■ Excerpted passage
----
Another misconception is that they were just "lucky." Sure, luck played a part. But Larry and Sergey were also ruthless about speed. They obsessed over how many milliseconds it took for a result to show up. They knew that if the internet felt like a brain, people would use it like one.
The legacy of 1998
Today, Larry and Sergey are among the wealthiest people on the planet, but they’ve mostly stepped back from the limelight. They still hold the majority of the voting power at Alphabet, meaning they are still the ultimate bosses, but they aren't in the office every day checking code.
They left a legacy of "Moonshot Thinking." The idea that you shouldn't just try to make something 10% better—you should try to make it 10 times better.
Actionable Takeaways for the Curious
If you’re looking at the story of the Google founders for inspiration, don't just look at the billions of dollars. Look at the process.
- Focus on the "Why" of the link: Larry Page didn't just want to organize data; he wanted to understand the relationship between pieces of information. In your own work, look for the connections, not just the items.
- Don't fear the pivot: Remember, they tried to sell the company for peanuts. If they had succeeded, we’d be "Excite-ing" things today. Sometimes a "no" from a buyer is the best thing that can happen to your career.
- The "Adult Supervision" Principle: Even geniuses need a hand. Bringing in Eric Schmidt didn't make Larry and Sergey less successful; it gave them the structure to become a global empire. Know when you need a manager and when you need a creator.
- Read the original paper: If you're a tech nerd, go find the original Stanford paper: "The Anatomy of a Large-Scale Hypertextual Web Search Engine." It’s surprisingly readable and shows exactly how two kids changed the world with nothing but math and some borrowed servers.
----
■ Information given
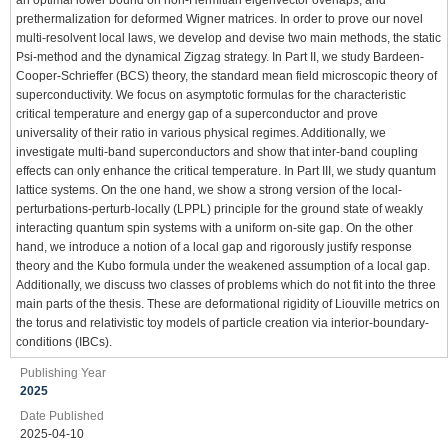
prethermalization for deformed Wigner matrices. In order to prove our novel
multi-resolvent local laws, we develop and devise two main methods, the static
Psi-method and the dynamical Zigzag strategy. In Part II, we study Bardeen-
Cooper-Schrieffer (BCS) theory, the standard mean field microscopic theory of
superconductivity. We focus on asymptotic formulas for the characteristic
critical temperature and energy gap of a superconductor and prove
universality of their ratio in various physical regimes. Additionally, we
investigate multi-band superconductors and show that inter-band coupling
effects can only enhance the critical temperature. In Part III, we study quantum
lattice systems. On the one hand, we show a strong version of the local-
perturbations-perturb-locally (LPPL) principle for the ground state of weakly
interacting quantum spin systems with a uniform on-site gap. On the other
hand, we introduce a notion of a local gap and rigorously justify response
theory and the Kubo formula under the weakened assumption of a local gap.
Additionally, we discuss two classes of problems which do not fit into the three
main parts of the thesis. These are deformational rigidity of Liouville metrics on
the torus and relativistic toy models of particle creation via interior-boundary-
conditions (IBCs).
Publishing Year
2025
Date Published
2025-04-10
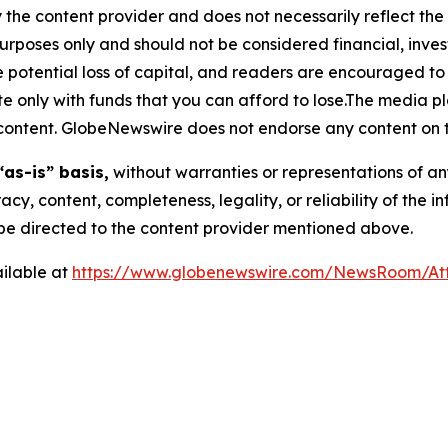
 the content provider and does not necessarily reflect the v
purposes only and should not be considered financial, inv
the potential loss of capital, and readers are encouraged 
 only with funds that you can afford to lose.The media pl
is content. GlobeNewswire does not endorse any content on 
“as-is” basis,
without warranties or representations of an
racy, content, completeness, legality, or reliability of the 
d be directed to the content provider mentioned above.
ilable at
https://www.globenewswire.com/NewsRoom/At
----
■ Prompt
In the passage on the Google founders, what is the title of the original Stanford paper it recommends?

■ Your solution
"The Anatomy of a Large-Scale Hypertextual Web Search Engine."